Neuronal mitochondrial dynamics coordinate systemic mitochondrial morphology and stress response to confer pathogen resistance in C.elegans.

Abstract

Mitochondrial functions across different tissues are regulated in a coordinated fashion to optimize the fitness of an organism. Mitochondrial unfolded protein response (UPRmt) can be nonautonomously elicited by mitochondrial perturbation in neurons, but neuronal signals that propagate such response and its physiological significance remain incompletely understood. Here, we show that in C.elegans, loss of neuronal fzo-1/mitofusin induces nonautonomous UPRmt through multiple neurotransmitters and neurohormones, including acetylcholine, serotonin, glutamate, tyramine, and insulin-like peptides.
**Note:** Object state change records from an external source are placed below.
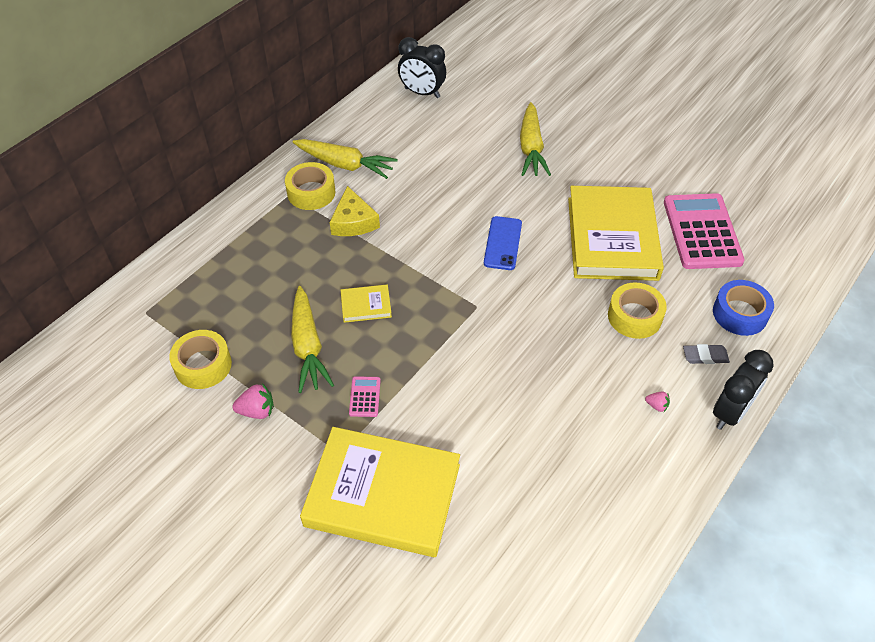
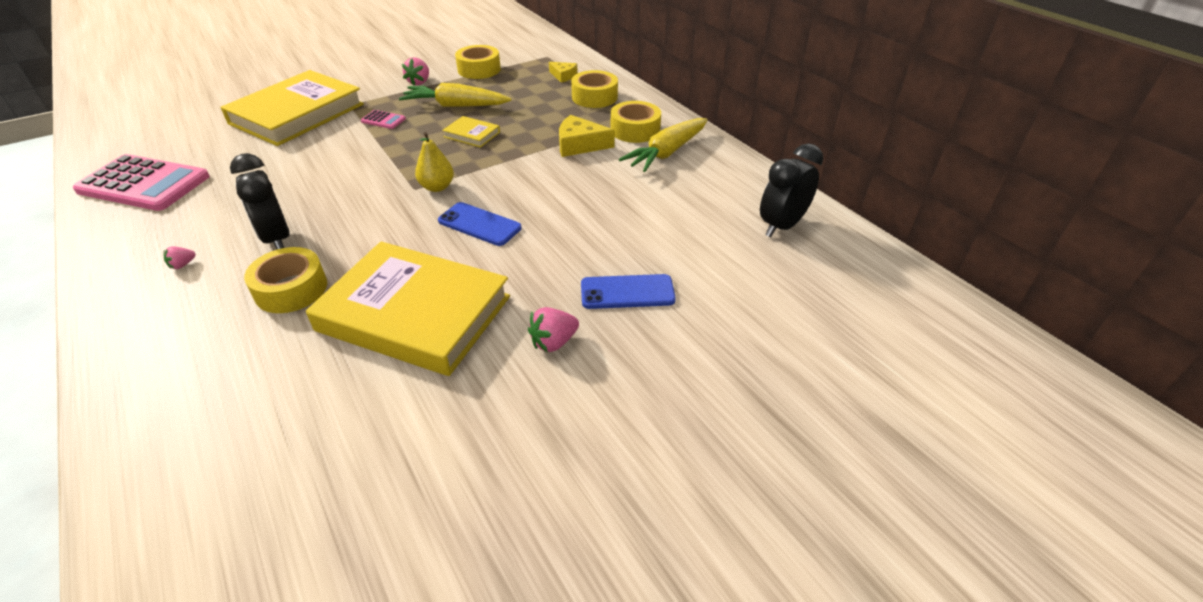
camera: 110 degrees right, 10 degrees down
yellow book [341,285,392,323] -> yellow book turned 75 degrees counterclockwise [442,116,500,148]
yellow carrot [520,102,551,176] -> blue phone [581,274,676,309]
pink calculator [664,193,745,269] -> pink calculator moved to [73,154,210,211]
grey eraser [683,344,730,364] -> none
blue tape [713,280,774,336] -> none
black clock [713,350,773,430] -> black clock moved to [230,153,290,249]
none -> yellow pear [415,132,454,192]
none -> pink strawberry [528,307,579,352]
none -> yellow cheese [549,62,578,83]
none -> yellow tape [571,70,618,108]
Neuronal fzo-1 depletion also triggers nonautonomous mitochondrial fragmentation, which requires autophagy and mitophagy genes. Systemic activation of UPRmt and mitochondrial fragmentation in C.elegans via perturbing neuronal mitochondrial dynamics improves resistance to pathogenic Pseudomonas infection, which is supported by transcriptomic signatures of immunity and stress-response genes. We propose that C.elegans surveils neuronal mitochondrial dynamics to coordinate systemic UPRmt and mitochondrial connectivity for pathogen defense and optimized survival under bacterial infection.